As W. E. Marsden (1977) noted in his seminal paper on geography and the history of education, the diffusion of education is unevenly distributed in space and thus marked by local and regional inequalities.
Economic historians have increasingly taken advantage of such variation across places to examine: (i) the impact of education on economic development, (ii) the determinants of schooling and human capital – while raising important questions regarding the role of religion, landownership and political voice, industrialization and institutional reforms.
In other contexts, historians and historians of education have explored regional variations in schooling through analyses of national politics of standardization and homogenization, and in studies of the local and regional contexts of education, shedding further lights on the complex settings that enabled the rise of mass schooling. Although scholars in each field have taken important steps forward, there remains a lack of true interdisciplinary work on the local and regional variations of schooling. The aim of this workshop is to promote such work, and to provide a platform where quantitative and qualitative contributions may inform each other.

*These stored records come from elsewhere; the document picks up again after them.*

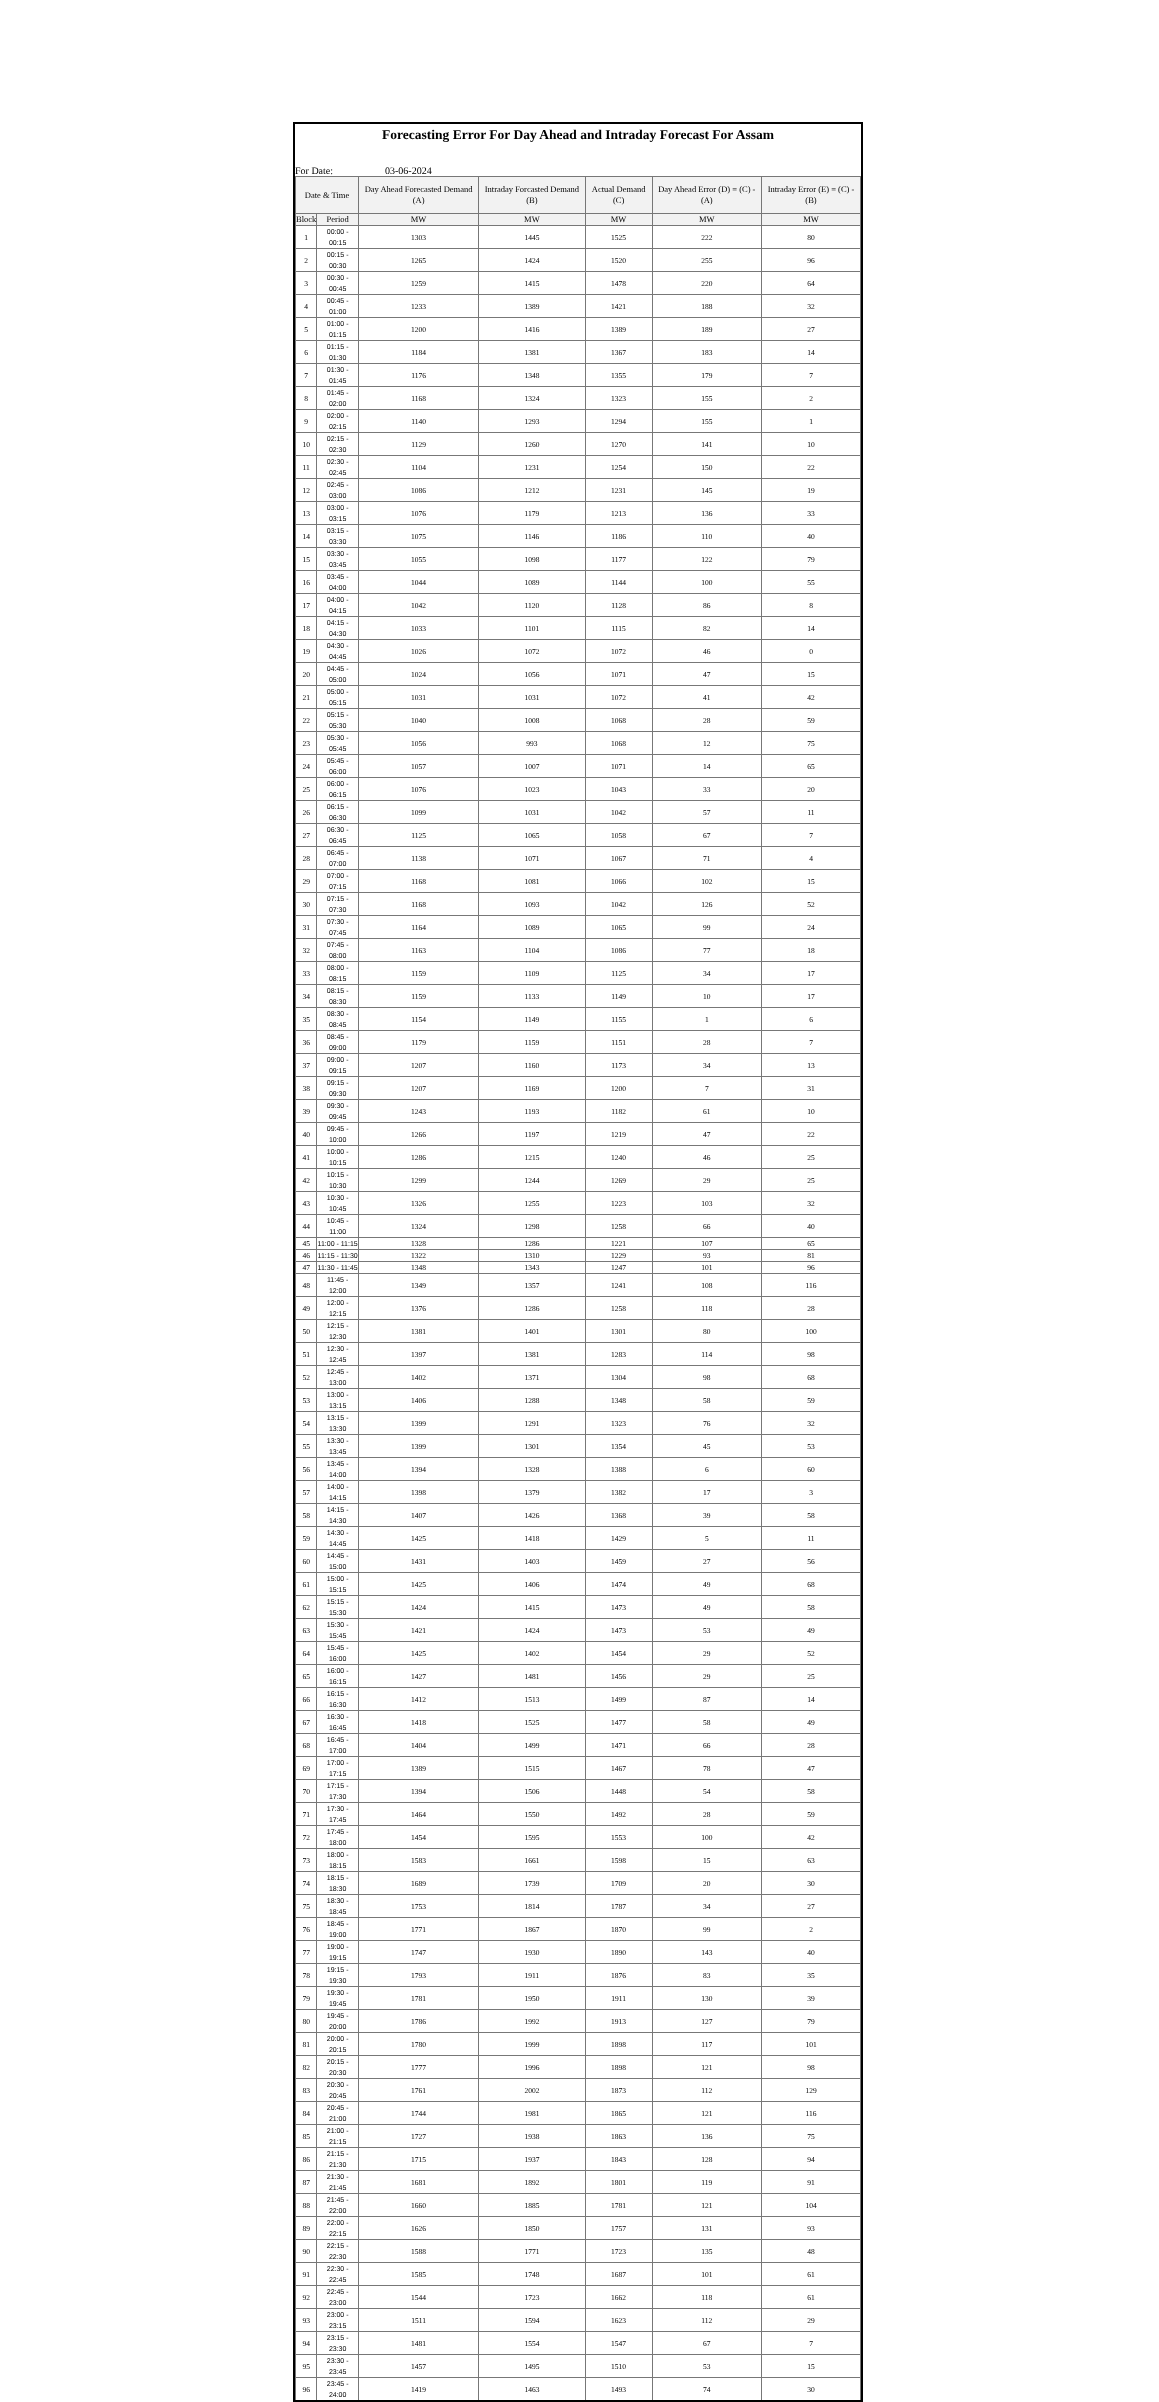Forecasting Error For Day Ahead and Intraday Forecast For Assam
For Date: 03-06-2024
| Date & Time | | Day Ahead Forecasted Demand (A) | Intraday Forcasted Demand (B) | Actual Demand (C) | Day Ahead Error (D) = (C) - (A) | Intraday Error (E) = (C) - (B) |
| --- | --- | --- | --- | --- | --- | --- |
| Block | Period | MW | MW | MW | MW | MW |
| 1 | 00:00 - 00:15 | 1303 | 1445 | 1525 | 222 | 80 |
| 2 | 00:15 - 00:30 | 1265 | 1424 | 1520 | 255 | 96 |
| 3 | 00:30 - 00:45 | 1259 | 1415 | 1478 | 220 | 64 |
| 4 | 00:45 - 01:00 | 1233 | 1389 | 1421 | 188 | 32 |
| 5 | 01:00 - 01:15 | 1200 | 1416 | 1389 | 189 | 27 |
| 6 | 01:15 - 01:30 | 1184 | 1381 | 1367 | 183 | 14 |
| 7 | 01:30 - 01:45 | 1176 | 1348 | 1355 | 179 | 7 |
| 8 | 01:45 - 02:00 | 1168 | 1324 | 1323 | 155 | 2 |
| 9 | 02:00 - 02:15 | 1140 | 1293 | 1294 | 155 | 1 |
| 10 | 02:15 - 02:30 | 1129 | 1260 | 1270 | 141 | 10 |
| 11 | 02:30 - 02:45 | 1104 | 1231 | 1254 | 150 | 22 |
| 12 | 02:45 - 03:00 | 1086 | 1212 | 1231 | 145 | 19 |
| 13 | 03:00 - 03:15 | 1076 | 1179 | 1213 | 136 | 33 |
| 14 | 03:15 - 03:30 | 1075 | 1146 | 1186 | 110 | 40 |
| 15 | 03:30 - 03:45 | 1055 | 1098 | 1177 | 122 | 79 |
| 16 | 03:45 - 04:00 | 1044 | 1089 | 1144 | 100 | 55 |
| 17 | 04:00 - 04:15 | 1042 | 1120 | 1128 | 86 | 8 |
| 18 | 04:15 - 04:30 | 1033 | 1101 | 1115 | 82 | 14 |
| 19 | 04:30 - 04:45 | 1026 | 1072 | 1072 | 46 | 0 |
| 20 | 04:45 - 05:00 | 1024 | 1056 | 1071 | 47 | 15 |
| 21 | 05:00 - 05:15 | 1031 | 1031 | 1072 | 41 | 42 |
| 22 | 05:15 - 05:30 | 1040 | 1008 | 1068 | 28 | 59 |
| 23 | 05:30 - 05:45 | 1056 | 993 | 1068 | 12 | 75 |
| 24 | 05:45 - 06:00 | 1057 | 1007 | 1071 | 14 | 65 |
| 25 | 06:00 - 06:15 | 1076 | 1023 | 1043 | 33 | 20 |
| 26 | 06:15 - 06:30 | 1099 | 1031 | 1042 | 57 | 11 |
| 27 | 06:30 - 06:45 | 1125 | 1065 | 1058 | 67 | 7 |
| 28 | 06:45 - 07:00 | 1138 | 1071 | 1067 | 71 | 4 |
| 29 | 07:00 - 07:15 | 1168 | 1081 | 1066 | 102 | 15 |
| 30 | 07:15 - 07:30 | 1168 | 1093 | 1042 | 126 | 52 |
| 31 | 07:30 - 07:45 | 1164 | 1089 | 1065 | 99 | 24 |
| 32 | 07:45 - 08:00 | 1163 | 1104 | 1086 | 77 | 18 |
| 33 | 08:00 - 08:15 | 1159 | 1109 | 1125 | 34 | 17 |
| 34 | 08:15 - 08:30 | 1159 | 1133 | 1149 | 10 | 17 |
| 35 | 08:30 - 08:45 | 1154 | 1149 | 1155 | 1 | 6 |
| 36 | 08:45 - 09:00 | 1179 | 1159 | 1151 | 28 | 7 |
| 37 | 09:00 - 09:15 | 1207 | 1160 | 1173 | 34 | 13 |
| 38 | 09:15 - 09:30 | 1207 | 1169 | 1200 | 7 | 31 |
| 39 | 09:30 - 09:45 | 1243 | 1193 | 1182 | 61 | 10 |
| 40 | 09:45 - 10:00 | 1266 | 1197 | 1219 | 47 | 22 |
| 41 | 10:00 - 10:15 | 1286 | 1215 | 1240 | 46 | 25 |
| 42 | 10:15 - 10:30 | 1299 | 1244 | 1269 | 29 | 25 |
| 43 | 10:30 - 10:45 | 1326 | 1255 | 1223 | 103 | 32 |
| 44 | 10:45 - 11:00 | 1324 | 1298 | 1258 | 66 | 40 |
| 45 | 11:00 - 11:15 | 1328 | 1286 | 1221 | 107 | 65 |
| 46 | 11:15 - 11:30 | 1322 | 1310 | 1229 | 93 | 81 |
| 47 | 11:30 - 11:45 | 1348 | 1343 | 1247 | 101 | 96 |
| 48 | 11:45 - 12:00 | 1349 | 1357 | 1241 | 108 | 116 |
| 49 | 12:00 - 12:15 | 1376 | 1286 | 1258 | 118 | 28 |
| 50 | 12:15 - 12:30 | 1381 | 1401 | 1301 | 80 | 100 |
| 51 | 12:30 - 12:45 | 1397 | 1381 | 1283 | 114 | 98 |
| 52 | 12:45 - 13:00 | 1402 | 1371 | 1304 | 98 | 68 |
| 53 | 13:00 - 13:15 | 1406 | 1288 | 1348 | 58 | 59 |
| 54 | 13:15 - 13:30 | 1399 | 1291 | 1323 | 76 | 32 |
| 55 | 13:30 - 13:45 | 1399 | 1301 | 1354 | 45 | 53 |
| 56 | 13:45 - 14:00 | 1394 | 1328 | 1388 | 6 | 60 |
| 57 | 14:00 - 14:15 | 1398 | 1379 | 1382 | 17 | 3 |
| 58 | 14:15 - 14:30 | 1407 | 1426 | 1368 | 39 | 58 |
| 59 | 14:30 - 14:45 | 1425 | 1418 | 1429 | 5 | 11 |
| 60 | 14:45 - 15:00 | 1431 | 1403 | 1459 | 27 | 56 |
| 61 | 15:00 - 15:15 | 1425 | 1406 | 1474 | 49 | 68 |
| 62 | 15:15 - 15:30 | 1424 | 1415 | 1473 | 49 | 58 |
| 63 | 15:30 - 15:45 | 1421 | 1424 | 1473 | 53 | 49 |
| 64 | 15:45 - 16:00 | 1425 | 1402 | 1454 | 29 | 52 |
| 65 | 16:00 - 16:15 | 1427 | 1481 | 1456 | 29 | 25 |
| 66 | 16:15 - 16:30 | 1412 | 1513 | 1499 | 87 | 14 |
| 67 | 16:30 - 16:45 | 1418 | 1525 | 1477 | 58 | 49 |
| 68 | 16:45 - 17:00 | 1404 | 1499 | 1471 | 66 | 28 |
| 69 | 17:00 - 17:15 | 1389 | 1515 | 1467 | 78 | 47 |
| 70 | 17:15 - 17:30 | 1394 | 1506 | 1448 | 54 | 58 |
| 71 | 17:30 - 17:45 | 1464 | 1550 | 1492 | 28 | 59 |
| 72 | 17:45 - 18:00 | 1454 | 1595 | 1553 | 100 | 42 |
| 73 | 18:00 - 18:15 | 1583 | 1661 | 1598 | 15 | 63 |
| 74 | 18:15 - 18:30 | 1689 | 1739 | 1709 | 20 | 30 |
| 75 | 18:30 - 18:45 | 1753 | 1814 | 1787 | 34 | 27 |
| 76 | 18:45 - 19:00 | 1771 | 1867 | 1870 | 99 | 2 |
| 77 | 19:00 - 19:15 | 1747 | 1930 | 1890 | 143 | 40 |
| 78 | 19:15 - 19:30 | 1793 | 1911 | 1876 | 83 | 35 |
| 79 | 19:30 - 19:45 | 1781 | 1950 | 1911 | 130 | 39 |
| 80 | 19:45 - 20:00 | 1786 | 1992 | 1913 | 127 | 79 |
| 81 | 20:00 - 20:15 | 1780 | 1999 | 1898 | 117 | 101 |
| 82 | 20:15 - 20:30 | 1777 | 1996 | 1898 | 121 | 98 |
| 83 | 20:30 - 20:45 | 1761 | 2002 | 1873 | 112 | 129 |
| 84 | 20:45 - 21:00 | 1744 | 1981 | 1865 | 121 | 116 |
| 85 | 21:00 - 21:15 | 1727 | 1938 | 1863 | 136 | 75 |
| 86 | 21:15 - 21:30 | 1715 | 1937 | 1843 | 128 | 94 |
| 87 | 21:30 - 21:45 | 1681 | 1892 | 1801 | 119 | 91 |
| 88 | 21:45 - 22:00 | 1660 | 1885 | 1781 | 121 | 104 |
| 89 | 22:00 - 22:15 | 1626 | 1850 | 1757 | 131 | 93 |
| 90 | 22:15 - 22:30 | 1588 | 1771 | 1723 | 135 | 48 |
| 91 | 22:30 - 22:45 | 1585 | 1748 | 1687 | 101 | 61 |
| 92 | 22:45 - 23:00 | 1544 | 1723 | 1662 | 118 | 61 |
| 93 | 23:00 - 23:15 | 1511 | 1594 | 1623 | 112 | 29 |
| 94 | 23:15 - 23:30 | 1481 | 1554 | 1547 | 67 | 7 |
| 95 | 23:30 - 23:45 | 1457 | 1495 | 1510 | 53 | 15 |
| 96 | 23:45 - 24:00 | 1419 | 1463 | 1493 | 74 | 30 |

The main focus of the workshop will be the rise of primary and secondary education across European regions in the last two centuries, even though we also welcome contributions on different historical periods and world regions. More specifically, we encourage submissions from a broad range of disciplines that shed light on fundamental aspects of regional variation in schooling, its determinants and impact on social and economic development. These includes: 1. The spatial distribution of education (in terms of schools, enrolment levels, child-teacher ratios, absenteeism etc.) 2. Economy and the demand for schooling 3. Demography and education 4. Education reform and regional differences 5. School finance and teacher salaries 6. Gender educational inequality 7. The local history of schooling
The workshop organisers are: Francisco J. Beltrán Tapia, Gabriele Cappelli, Alfonso Díez Minguela, Julio Martínez-Galarraga, Daniel Tirado, and Johannes Westberg.